Más allá de Rusia, sin embargo, las cosas no son tan simples. En Kazajstán ningún transporte viaja solo. Han regresado las caravanas medievales. Orugas de un kilómetro formadas por enormes camiones atraviesan el país con gente armada a comienzo y final del convoy. Han renacido las bandas de salteadores y forajidos y muchos camiones que se arriesgan a ir solos son abordados por bandidos que ya no atacan a caballo y espingarda sino en todoterrenos con una ametralladora atornillada al capó.
Como en los tiempos del feudalismo, allí hay que pagar cada vez que se cruza una ciudad. A veces incluso un pueblo. El soborno que en Rusia sólo se suelta una vez, puede llegar a pagarse hasta diez o doce veces en las antiguas repúblicas soviéticas, lo cual obliga a subir la factura del cliente, que es en último término quien alimenta a los corruptos. Son viajes azarosos, apurados, imprevisibles, que siempre han de hacerse en compañía de gente de la tierra, no sólo para labores de truchimán, sino también como guías en territorio comanche.
"A pesar de todo, me dice el jefe, sale a cuenta. Tenga usted presente que es ya la única gente con suficiente dinero en efectivo como para comprar un camión entero de mercancía que se haga diez mil kilómetros de una tirada. Hemos llevado cargas y más cargas de grifería de lujo, de muebles antiguos, de televisores carísimos, teléfonos último modelo, piezas de recambio de automóviles para millonarios, electrodomésticos, perfumería, y en una ocasión varios cañones de bronce con serpientes de adorno". Y añade: "Imitaciones, claro", como si cupiera otra posibilidad. "¡Ah, pues no lo dude! Conozco un amigo que llevó el camión repleto de bombas de la segunda guerra mundial para un coleccionista. Desactivadas, según parece. En ese viaje, milagrosamente nadie le cobró la mordida. Bastaba con mostrar el nombre del cliente para que abrieran paso a gritos, empujándose y soplando en sus silbatos como energúmenos".

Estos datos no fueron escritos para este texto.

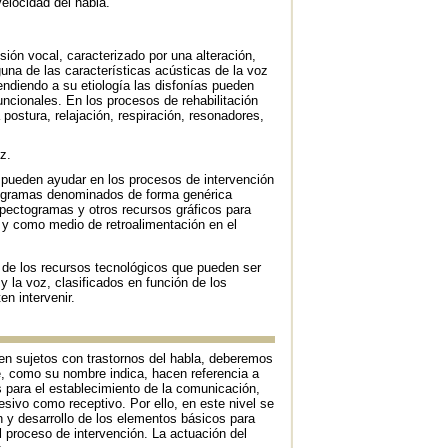
elocidad del habla.
isión vocal, caracterizado por una alteración,
una de las características acústicas de la voz
tendiendo a su etiología las disfonías pueden
uncionales. En los procesos de rehabilitación
 postura, relajación, respiración, resonadores,
oz.
pueden ayudar en los procesos de intervención
programas denominados de forma genérica
espectogramas y otros recursos gráficos para
z y como medio de retroalimentación en el
de los recursos tecnológicos que pueden ser
 y la voz, clasificados en función de los
n intervenir.
n en sujetos con trastornos del habla, deberemos
e, como su nombre indica, hacen referencia a
 para el establecimiento de la comunicación,
esivo como receptivo. Por ello, en este nivel se
ón y desarrollo de los elementos básicos para
el proceso de intervención. La actuación del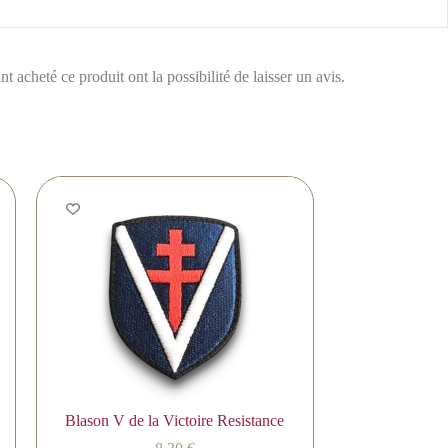
t acheté ce produit ont la possibilité de laisser un avis.
Blason V de la Victoire Resistance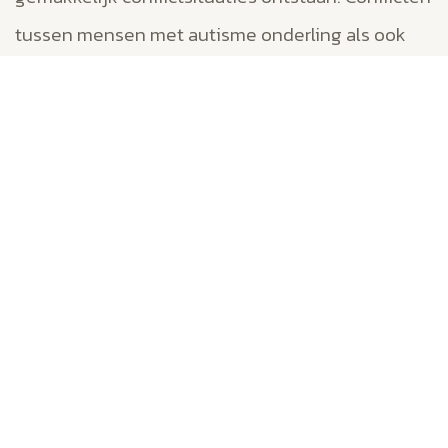
tussen mensen met autisme onderling als ook
tussen mensen met en zonder een vorm van
autisme.
Onder leiding van een deskundig en onpartijdig
bemiddelaar van Verzorgd scheiden analyseren
partijen samen de onderlinge communicatie –
wat is bedoeld, wat is gezegd, wat is gehoord, wat
is begrepen wat is gedaan – en werken vanuit
verkregen begrip voor elkaars zienswijze aan
gezamenlijk gedragen oplossingen.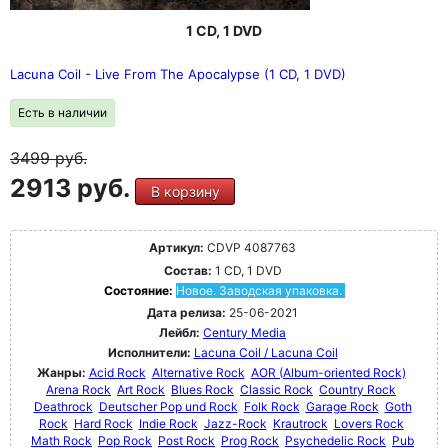
1 CD, 1 DVD
Lacuna Coil - Live From The Apocalypse (1 CD, 1 DVD)
Есть в наличии
3499
руб.
2913 руб.
В корзину
Артикул:
CDVP 4087763
Состав:
1 CD, 1 DVD
Состояние:
Новое. Заводская упаковка.
Дата релиза:
25-06-2021
Лейбл:
Century Media
Исполнители:
Lacuna Coil / Lacuna Coil
Жанры:
Acid Rock
Alternative Rock
AOR (Album-oriented Rock)
Arena Rock
Art Rock
Blues Rock
Classic Rock
Country Rock
Deathrock
Deutscher Pop und Rock
Folk Rock
Garage Rock
Goth
Rock
Hard Rock
Indie Rock
Jazz-Rock
Krautrock
Lovers Rock
Math Rock
Pop Rock
Post Rock
Prog Rock
Psychedelic Rock
Pub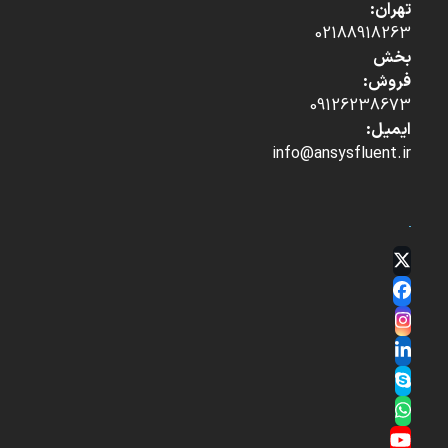
تهران:
02188918263
بخش
فروش:
09126238673
ایمیل:
info@ansysfluent.ir
Twitter
(deprecated)
Facebook
Instagram
LinkedIn
Skype
Whatsapp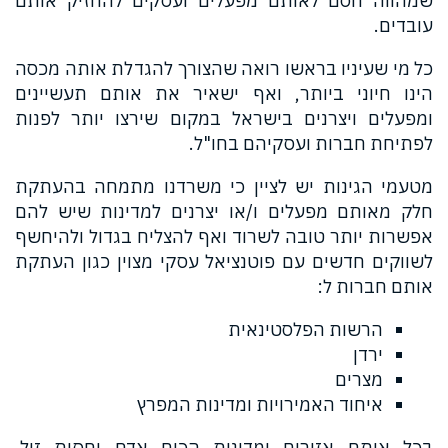
שמהווה חסם לאותם מפעלים ועסקים להחזיק אותם
עובדים.
כל מי שעיניו בראשו רואה שהצורך להגדלת אותה מכסה
הינו חיוני ביותר, ואף ישאיר את אותם תעשיינים
ומפעלים ויצרנים בישראל במקום שירצו יותר לפנות
לפתיחת חברות ועסקיהם בחו"ל.
מטעמי הגינות יש לציין כי משרדנו מתמחה בהעתקת
חלק מאותם מפעלים ו/או יצרנים למדינות שיש להם
אפשרות יותר טובה לשרוד ואף להצליח בגדול ולהיחשף
לשווקים חדשים עם פוטנציאל עסקי מצוין כגון העתקת
אותם חברות ל:
הרשות הפלסטינאית
ירדן
מצרים
איחוד האמירויות ומדינות המפרץ
בכל אותם אזורים ומדינות הכוח אדם יחסית זול,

En efecto, ya sólo hay dinero en los países intervenidos por las mafias de estado. Aunque quizás ya sólo tengan dinero los mafiosos en general, a la vista de lo que estamos constatando en nuestros bancos. No es que no tengan dinero, es que sus arcas están llenas de deudas. Parece lógico pensar que son las mafias las que ahora dirigen el mundo. Quizás no vaya peor, pero será duro adaptarse.